In the forum thread, what reason does Thrilla give for Blount and McCarty not coming back?

§ **Passage to read**:
--------------------------------
That probably the best Post I've seen!!!!Great description of the entire scenario!!!! 


Since w're on the subject does anyone know how talks are going with the rest of their FA.Strickland, McCarty,and Blount


----------



## Thrilla (Jun 8, 2002)

*Thanks...*

From what I heard and read(it was about a week ago, so i don't know if it still hold true, especially after this big trade).....is that Blount and McCarty won't be back, in attempts to stay below the luxury tax threshold(sp?). Apparently the C's are, under no circumstance, to enter the luxury tax area....meaning that Blount and McCarty would probably be out of Bean Town. The C's were, I don't know if they still are, interested in bringing back Strickland....but again, this news is at least a week old, and now with this trade that went thru, it will probably change things.


----------



## w-h-i-t-e-b-o-y (Jul 14, 2002)

*Thanks*

Thanks!!!I'm out like Bobby Knight in Indiana!!


----------



## Crossword (Jun 7, 2002)
--------------------------------
§ **Records**:
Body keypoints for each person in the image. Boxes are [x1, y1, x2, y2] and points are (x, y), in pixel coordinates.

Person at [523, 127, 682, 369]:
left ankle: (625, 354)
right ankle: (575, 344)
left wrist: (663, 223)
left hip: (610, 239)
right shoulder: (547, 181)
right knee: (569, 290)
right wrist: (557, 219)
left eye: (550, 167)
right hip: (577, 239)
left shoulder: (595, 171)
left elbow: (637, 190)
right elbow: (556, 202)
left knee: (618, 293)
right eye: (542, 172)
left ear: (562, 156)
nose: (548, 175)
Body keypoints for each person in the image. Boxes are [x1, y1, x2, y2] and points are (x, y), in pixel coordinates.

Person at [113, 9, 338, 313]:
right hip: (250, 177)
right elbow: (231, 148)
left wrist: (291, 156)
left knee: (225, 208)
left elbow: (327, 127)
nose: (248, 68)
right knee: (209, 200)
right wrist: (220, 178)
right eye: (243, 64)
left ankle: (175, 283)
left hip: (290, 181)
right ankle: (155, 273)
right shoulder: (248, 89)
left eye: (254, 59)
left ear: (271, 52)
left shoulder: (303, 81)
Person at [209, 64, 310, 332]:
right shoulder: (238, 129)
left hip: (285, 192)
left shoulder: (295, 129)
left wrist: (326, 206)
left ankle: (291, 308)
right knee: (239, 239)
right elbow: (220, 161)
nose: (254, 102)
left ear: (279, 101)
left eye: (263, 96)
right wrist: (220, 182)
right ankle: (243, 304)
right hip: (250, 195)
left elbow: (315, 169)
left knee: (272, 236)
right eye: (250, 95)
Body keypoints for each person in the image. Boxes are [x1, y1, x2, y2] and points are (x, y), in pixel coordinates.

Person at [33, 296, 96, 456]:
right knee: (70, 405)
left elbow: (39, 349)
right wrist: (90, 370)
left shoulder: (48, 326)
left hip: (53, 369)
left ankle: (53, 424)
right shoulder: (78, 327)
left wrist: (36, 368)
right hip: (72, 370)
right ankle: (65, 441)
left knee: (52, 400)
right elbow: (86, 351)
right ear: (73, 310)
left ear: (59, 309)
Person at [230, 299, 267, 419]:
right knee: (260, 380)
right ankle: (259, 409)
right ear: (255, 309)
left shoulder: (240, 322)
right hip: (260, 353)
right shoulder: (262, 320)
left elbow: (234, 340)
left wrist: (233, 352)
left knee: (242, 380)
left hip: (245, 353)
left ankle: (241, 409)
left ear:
--------------------------------
§ **Reply to the exercise**: So the C's can stay below the luxury tax threshold.